---- RECORDS PROVIDED
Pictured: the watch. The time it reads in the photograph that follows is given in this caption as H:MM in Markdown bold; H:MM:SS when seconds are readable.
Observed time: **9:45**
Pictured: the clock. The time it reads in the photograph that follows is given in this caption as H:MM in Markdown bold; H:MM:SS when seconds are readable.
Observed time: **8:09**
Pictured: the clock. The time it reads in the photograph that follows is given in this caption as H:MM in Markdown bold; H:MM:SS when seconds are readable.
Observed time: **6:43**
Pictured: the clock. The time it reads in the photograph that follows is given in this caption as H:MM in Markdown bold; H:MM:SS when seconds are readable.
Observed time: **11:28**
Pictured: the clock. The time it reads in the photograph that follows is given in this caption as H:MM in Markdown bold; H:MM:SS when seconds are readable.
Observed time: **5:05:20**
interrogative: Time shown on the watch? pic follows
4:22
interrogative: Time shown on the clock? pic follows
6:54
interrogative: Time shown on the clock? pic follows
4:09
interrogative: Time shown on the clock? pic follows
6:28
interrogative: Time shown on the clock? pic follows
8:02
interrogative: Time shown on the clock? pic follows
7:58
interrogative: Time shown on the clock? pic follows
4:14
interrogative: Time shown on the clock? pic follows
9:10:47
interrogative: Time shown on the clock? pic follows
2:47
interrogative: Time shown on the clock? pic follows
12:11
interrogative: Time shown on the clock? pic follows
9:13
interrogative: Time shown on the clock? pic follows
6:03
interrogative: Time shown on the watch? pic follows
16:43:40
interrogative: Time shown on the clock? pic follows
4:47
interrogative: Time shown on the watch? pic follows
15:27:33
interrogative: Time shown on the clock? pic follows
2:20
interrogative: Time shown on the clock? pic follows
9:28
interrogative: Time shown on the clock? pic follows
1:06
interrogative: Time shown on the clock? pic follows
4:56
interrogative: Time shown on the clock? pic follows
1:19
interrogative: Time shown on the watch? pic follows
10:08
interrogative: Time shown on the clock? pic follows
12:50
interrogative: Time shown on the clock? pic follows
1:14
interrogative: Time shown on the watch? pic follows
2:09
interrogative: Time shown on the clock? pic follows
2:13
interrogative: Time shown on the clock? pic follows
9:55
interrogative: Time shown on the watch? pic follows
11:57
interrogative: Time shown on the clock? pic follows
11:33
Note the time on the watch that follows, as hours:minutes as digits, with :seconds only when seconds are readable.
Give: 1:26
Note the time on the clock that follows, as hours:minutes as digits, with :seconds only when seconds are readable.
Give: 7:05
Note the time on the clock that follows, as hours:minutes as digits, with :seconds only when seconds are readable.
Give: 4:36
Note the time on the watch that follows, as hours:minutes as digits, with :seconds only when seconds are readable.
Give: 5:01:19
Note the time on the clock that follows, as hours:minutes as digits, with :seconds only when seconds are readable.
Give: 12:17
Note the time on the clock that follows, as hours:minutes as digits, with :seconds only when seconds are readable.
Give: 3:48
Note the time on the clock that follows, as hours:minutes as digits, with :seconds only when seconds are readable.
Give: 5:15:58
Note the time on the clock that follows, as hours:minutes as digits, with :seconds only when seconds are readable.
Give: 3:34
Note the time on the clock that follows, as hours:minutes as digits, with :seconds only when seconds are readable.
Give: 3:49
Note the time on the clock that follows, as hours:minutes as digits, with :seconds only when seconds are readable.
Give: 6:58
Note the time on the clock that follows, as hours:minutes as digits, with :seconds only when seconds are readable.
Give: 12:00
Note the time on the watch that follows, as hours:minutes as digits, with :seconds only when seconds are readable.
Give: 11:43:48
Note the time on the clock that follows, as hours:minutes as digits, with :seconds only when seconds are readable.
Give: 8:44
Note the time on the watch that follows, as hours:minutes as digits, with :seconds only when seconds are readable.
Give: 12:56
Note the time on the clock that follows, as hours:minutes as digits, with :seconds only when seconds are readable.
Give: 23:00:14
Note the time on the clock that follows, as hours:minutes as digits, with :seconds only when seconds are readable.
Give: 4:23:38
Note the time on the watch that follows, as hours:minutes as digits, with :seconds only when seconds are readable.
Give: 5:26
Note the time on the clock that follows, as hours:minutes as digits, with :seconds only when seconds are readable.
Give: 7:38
--------
#### STATED GOAL:
Rewrite the whole listing above, substituting "timepiece" for "clock" at every occurrence and changing nothing else.

#### SOLUTION TO THIS EXERCISE:
Pictured: the watch. The time it reads in the photograph that follows is given in this caption as H:MM in Markdown bold; H:MM:SS when seconds are readable.
Observed time: **9:45**
Pictured: the timepiece. The time it reads in the photograph that follows is given in this caption as H:MM in Markdown bold; H:MM:SS when seconds are readable.
Observed time: **8:09**
Pictured: the timepiece. The time it reads in the photograph that follows is given in this caption as H:MM in Markdown bold; H:MM:SS when seconds are readable.
Observed time: **6:43**
Pictured: the timepiece. The time it reads in the photograph that follows is given in this caption as H:MM in Markdown bold; H:MM:SS when seconds are readable.
Observed time: **11:28**
Pictured: the timepiece. The time it reads in the photograph that follows is given in this caption as H:MM in Markdown bold; H:MM:SS when seconds are readable.
Observed time: **5:05:20**
interrogative: Time shown on the watch? pic follows
4:22
interrogative: Time shown on the timepiece? pic follows
6:54
interrogative: Time shown on the timepiece? pic follows
4:09
interrogative: Time shown on the timepiece? pic follows
6:28
interrogative: Time shown on the timepiece? pic follows
8:02
interrogative: Time shown on the timepiece? pic follows
7:58
interrogative: Time shown on the timepiece? pic follows
4:14
interrogative: Time shown on the timepiece? pic follows
9:10:47
interrogative: Time shown on the timepiece? pic follows
2:47
interrogative: Time shown on the timepiece? pic follows
12:11
interrogative: Time shown on the timepiece? pic follows
9:13
interrogative: Time shown on the timepiece? pic follows
6:03
interrogative: Time shown on the watch? pic follows
16:43:40
interrogative: Time shown on the timepiece? pic follows
4:47
interrogative: Time shown on the watch? pic follows
15:27:33
interrogative: Time shown on the timepiece? pic follows
2:20
interrogative: Time shown on the timepiece? pic follows
9:28
interrogative: Time shown on the timepiece? pic follows
1:06
interrogative: Time shown on the timepiece? pic follows
4:56
interrogative: Time shown on the timepiece? pic follows
1:19
interrogative: Time shown on the watch? pic follows
10:08
interrogative: Time shown on the timepiece? pic follows
12:50
interrogative: Time shown on the timepiece? pic follows
1:14
interrogative: Time shown on the watch? pic follows
2:09
interrogative: Time shown on the timepiece? pic follows
2:13
interrogative: Time shown on the timepiece? pic follows
9:55
interrogative: Time shown on the watch? pic follows
11:57
interrogative: Time shown on the timepiece? pic follows
11:33
Note the time on the watch that follows, as hours:minutes as digits, with :seconds only when seconds are readable.
Give: 1:26
Note the time on the timepiece that follows, as hours:minutes as digits, with :seconds only when seconds are readable.
Give: 7:05
Note the time on the timepiece that follows, as hours:minutes as digits, with :seconds only when seconds are readable.
Give: 4:36
Note the time on the watch that follows, as hours:minutes as digits, with :seconds only when seconds are readable.
Give: 5:01:19
Note the time on the timepiece that follows, as hours:minutes as digits, with :seconds only when seconds are readable.
Give: 12:17
Note the time on the timepiece that follows, as hours:minutes as digits, with :seconds only when seconds are readable.
Give: 3:48
Note the time on the timepiece that follows, as hours:minutes as digits, with :seconds only when seconds are readable.
Give: 5:15:58
Note the time on the timepiece that follows, as hours:minutes as digits, with :seconds only when seconds are readable.
Give: 3:34
Note the time on the timepiece that follows, as hours:minutes as digits, with :seconds only when seconds are readable.
Give: 3:49
Note the time on the timepiece that follows, as hours:minutes as digits, with :seconds only when seconds are readable.
Give: 6:58
Note the time on the timepiece that follows, as hours:minutes as digits, with :seconds only when seconds are readable.
Give: 12:00
Note the time on the watch that follows, as hours:minutes as digits, with :seconds only when seconds are readable.
Give: 11:43:48
Note the time on the timepiece that follows, as hours:minutes as digits, with :seconds only when seconds are readable.
Give: 8:44
Note the time on the watch that follows, as hours:minutes as digits, with :seconds only when seconds are readable.
Give: 12:56
Note the time on the timepiece that follows, as hours:minutes as digits, with :seconds only when seconds are readable.
Give: 23:00:14
Note the time on the timepiece that follows, as hours:minutes as digits, with :seconds only when seconds are readable.
Give: 4:23:38
Note the time on the watch that follows, as hours:minutes as digits, with :seconds only when seconds are readable.
Give: 5:26
Note the time on the timepiece that follows, as hours:minutes as digits, with :seconds only when seconds are readable.
Give: 7:38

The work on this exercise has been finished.